- **DIRECTIVE 1**
According to the review of Play Like a Man, in what year did the Poster Children start touring?
- **DIRECTIVE 2**
List the four parts into which Marshack divides her book, as the review of Play Like a Man describes them.
- **DIRECTIVE 3**
Please carry the review of Play Like a Man forward from its final sentence.

- **DOCUMENT PASSAGE**
<<<<

Smile Politely

Riffing through gender barriers with Rose Marshack’s Play Like a Man

a book cover and a person. The book cover, on the left side of the image, is blue with a photo of a person playing guitar. The title of the book is “Play Like a Man: My Life in Poster Children” by Rose Marshack. On the right side of the image, there’s a person wearing a blue t-shirt. The background includes a bookshelf and a bulletin board with various papers and flyers pinned to it.
Photo of Rose Marshack by Sam Brinkman

“How did an unknown indie-rock band from Champaign, IL, get its first show in New York City and at a bar co-owned by Ron Wood of the Rolling Stones? I attribute it to the kindness and support that embodied the Champaign punk and indie-rock scene during our time.”

Play Like a Man is much more than a touring memoir, though the Poster Children have been touring since 1991 and bassist and author Rose Marshack has logged uncounted hours on the road. In its pages, she chronicles the everyday life of the band through her memories and tour reports, some of which she prints in full. She divides the book into four parts: attending her earliest punk shows in college up through the formation of the band in 1987, the Poster Children pre-major label, their major label years (with all their perils) during the mid-nineties, and the post-major label period from 1997. What makes the book rank highly among music memoirs is that it’s a tour of a scene as well as an account of a band. The Poster Children is merely the group that connects Marshack to the scene — she has all kinds of stories of venues in Champaign-Urbana as they used to be, of meeting her music idols, the perils of signing with a record label (independent or major), trying to keep anything like control over the group’s credibility, and juggling the band with her day job.

>>>>

- **DATA EXCERPT**
<<<<

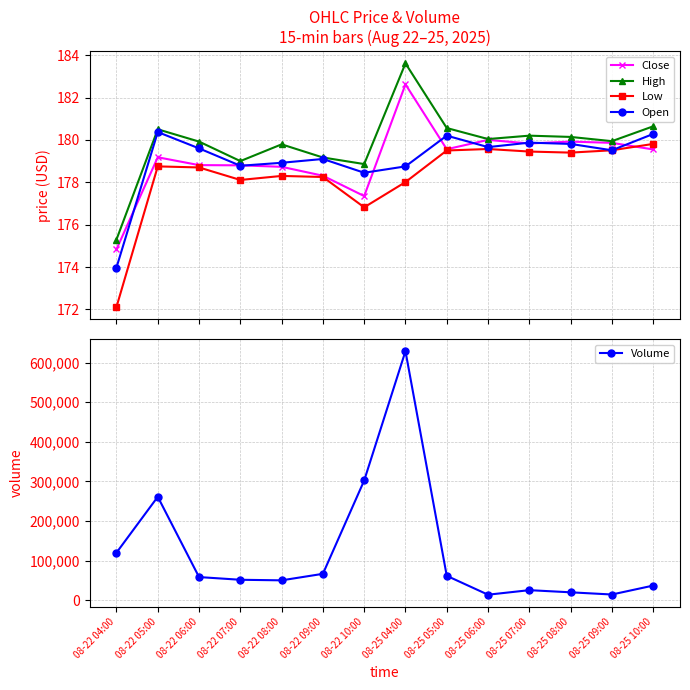

List the labels in order of High value, smallest first.

08-22 04:00, 08-22 10:00, 08-22 07:00, 08-22 09:00, 08-22 08:00, 08-22 06:00, 08-25 09:00, 08-25 06:00, 08-25 08:00, 08-25 07:00, 08-22 05:00, 08-25 05:00, 08-25 10:00, 08-25 04:00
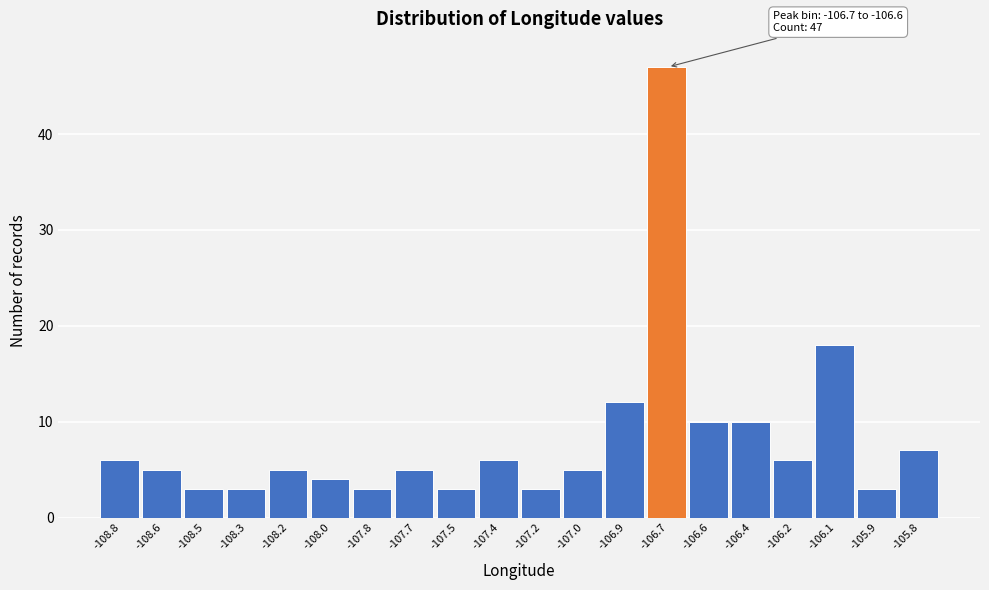

Reading left to right, what are all the values shown in this chart?

-108.8=6	-108.6=5	-108.5=3	-108.3=3	-108.2=5	-108.0=4	-107.8=3	-107.7=5	-107.5=3	-107.4=6	-107.2=3	-107.0=5	-106.9=12	-106.7=47	-106.6=10	-106.4=10	-106.2=6	-106.1=18	-105.9=3	-105.8=7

>>>>

- **EXERCISE RESPONSE 1**
1991

- **EXERCISE RESPONSE 2**
1. Attending her earliest punk shows in college up through the formation of the band in 1987
2. The Poster Children pre-major label
3. Their major label years during the mid-nineties
4. The post-major label period from 1997

- **EXERCISE RESPONSE 3**
Poster Children on Facebook

Perhaps I’ve been influenced from the beginning, knowing that Marshack is a teacher, but it’s hard not to see a thread of teaching in some form running through the entire book. Her mentors Steve Albini and Ian Mackaye loom large, inundating her and her bandmates with everything they would need to know about navigating the music business as a DIY band. Eventually, the tables turn and she becomes the teacher. “It has taken me a while to acknowledge that life is different for women in some of my chosen fields,” she writes (page 166). “I don’t believe in complaining, and excuses feel like a crutch. Whether teaching in higher ed, practicing martial arts, playing music on stage, or working in computer science, I’ve encountered a bit of baggage that comes onstage with my equipment.”

There’s a moment where she describes playing a show in D.C. in 2016, and afterward, a fan and her daughter came up after the show to introduce themselves and congratulate her (pages 161-2). She describes her feelings in that moment as refusing to teach this young fan that this was something to apologize for, that her years of experience led to this moment where she could take responsibility for both the music she was making and the permission that she was giving other women to be equally unapologetic.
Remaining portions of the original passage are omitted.